Comme dans la fable de La Fontaine, « les animaux malades de la peste », toutes les filières énergétiques sont frappées par la crise….qui conduit à réduire les investissements d’avenir. Si ce ralentissement est provisoire, il n’aura que peu de conséquences sur la production des filières, mais si la reprise économique s’avérait vigoureuse, ce qui est d’être acquis, le cours du baril de pétrole pourrait de nouveau flamber la production ne pouvant pas faire face à une nouvelle croissance de la demande.
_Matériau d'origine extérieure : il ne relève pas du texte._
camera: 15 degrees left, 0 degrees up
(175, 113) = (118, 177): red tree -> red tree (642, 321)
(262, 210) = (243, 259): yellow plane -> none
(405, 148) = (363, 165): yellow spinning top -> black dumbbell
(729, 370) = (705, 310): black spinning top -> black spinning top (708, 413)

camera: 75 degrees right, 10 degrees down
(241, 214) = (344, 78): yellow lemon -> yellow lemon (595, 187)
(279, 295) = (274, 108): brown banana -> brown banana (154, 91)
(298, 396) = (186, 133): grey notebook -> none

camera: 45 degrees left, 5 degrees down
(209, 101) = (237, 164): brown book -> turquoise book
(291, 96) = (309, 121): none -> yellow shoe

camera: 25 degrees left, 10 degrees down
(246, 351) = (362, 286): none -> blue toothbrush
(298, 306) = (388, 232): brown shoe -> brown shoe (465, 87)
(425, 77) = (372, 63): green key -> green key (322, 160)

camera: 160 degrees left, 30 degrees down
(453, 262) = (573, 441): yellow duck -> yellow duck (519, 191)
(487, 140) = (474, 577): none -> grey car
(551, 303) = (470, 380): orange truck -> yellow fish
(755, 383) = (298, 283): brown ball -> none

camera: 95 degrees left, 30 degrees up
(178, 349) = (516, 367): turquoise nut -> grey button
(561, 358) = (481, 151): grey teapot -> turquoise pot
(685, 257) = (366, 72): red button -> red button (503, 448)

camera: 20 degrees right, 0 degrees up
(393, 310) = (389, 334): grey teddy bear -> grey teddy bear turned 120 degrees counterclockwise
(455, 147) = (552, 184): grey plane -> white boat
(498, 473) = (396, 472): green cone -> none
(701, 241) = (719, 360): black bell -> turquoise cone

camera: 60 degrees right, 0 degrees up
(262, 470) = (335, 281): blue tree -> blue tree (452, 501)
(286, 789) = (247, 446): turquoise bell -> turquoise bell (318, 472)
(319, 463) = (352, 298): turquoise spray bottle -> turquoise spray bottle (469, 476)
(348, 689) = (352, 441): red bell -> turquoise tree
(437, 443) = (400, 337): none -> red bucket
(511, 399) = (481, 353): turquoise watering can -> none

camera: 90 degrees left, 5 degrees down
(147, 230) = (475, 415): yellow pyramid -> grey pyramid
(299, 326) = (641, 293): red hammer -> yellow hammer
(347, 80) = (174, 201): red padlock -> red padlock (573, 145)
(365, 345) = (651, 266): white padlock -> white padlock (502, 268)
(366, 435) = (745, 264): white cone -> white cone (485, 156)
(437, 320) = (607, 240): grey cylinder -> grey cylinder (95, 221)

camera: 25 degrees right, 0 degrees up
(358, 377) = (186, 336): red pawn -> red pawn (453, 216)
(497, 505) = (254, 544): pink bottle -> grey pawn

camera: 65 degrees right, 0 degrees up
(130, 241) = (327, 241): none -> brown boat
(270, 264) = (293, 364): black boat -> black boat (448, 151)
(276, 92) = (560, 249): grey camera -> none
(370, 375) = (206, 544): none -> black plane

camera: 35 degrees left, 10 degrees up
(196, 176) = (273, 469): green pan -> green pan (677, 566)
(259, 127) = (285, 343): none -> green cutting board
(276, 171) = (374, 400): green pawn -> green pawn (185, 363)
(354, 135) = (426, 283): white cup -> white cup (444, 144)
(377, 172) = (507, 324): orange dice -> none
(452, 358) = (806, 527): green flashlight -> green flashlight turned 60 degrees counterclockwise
Dans l’industrie automobile qui a été très durement touché par la crise, il n’est pas certain que les investissements en R&D réalisés ces dernières années permettent de préparer de nouvelles générations de voitures plus économes en carburant ou à motorisation électrique performante (le problème des batteries est loin d’être résolu). Outre la montée du chômage, la crise a malheureusement eu un impact négatif sur les investissements d’avenir (les investissements de recherche dans les entreprises dans certains pays comme la France semble-t-il) et en particulier ceux destinés aux énergies renouvelables qui permettraient de préparer une nouvelle donne énergétique. Au moment où va s’amorcer à Copenhague la négociation internationale sur le climat, il ne semble pas que l’on ait tiré toutes les leçons de la crise pour préparer des choix énergétiques. Dans cette période difficile mais clé pour l’économie mondiale, il appartient aux gouvernements à travers des politiques publiques de recherche, de soutien à l’innovation, de stimulation des investissements et des commandes publiques de prendre l’initiative pour la préparation de l’avenir.